Items from a dataset
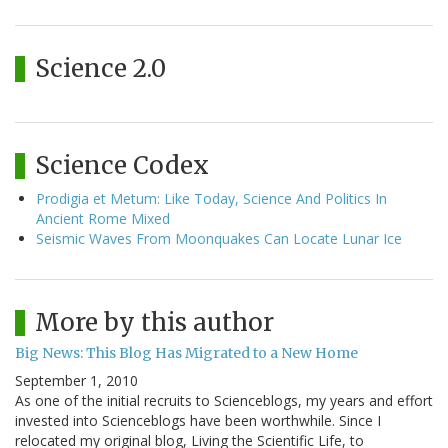
Science 2.0
Science Codex
Prodigia et Metum: Like Today, Science And Politics In
Ancient Rome Mixed
Seismic Waves From Moonquakes Can Locate Lunar Ice
More by this author
Big News: This Blog Has Migrated to a New Home
September 1, 2010
As one of the initial recruits to Scienceblogs, my years and effort
invested into Scienceblogs have been worthwhile. Since I
relocated my original blog, Living the Scientific Life, to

TRY IT> Reproduce the text of every row above line for line, without the pictures.

EXERCISE RESPONSE>
Science 2.0
Science Codex
Prodigia et Metum: Like Today, Science And Politics In
Ancient Rome Mixed
Seismic Waves From Moonquakes Can Locate Lunar Ice
More by this author
Big News: This Blog Has Migrated to a New Home
September 1, 2010
As one of the initial recruits to Scienceblogs, my years and effort
invested into Scienceblogs have been worthwhile. Since I
relocated my original blog, Living the Scientific Life, to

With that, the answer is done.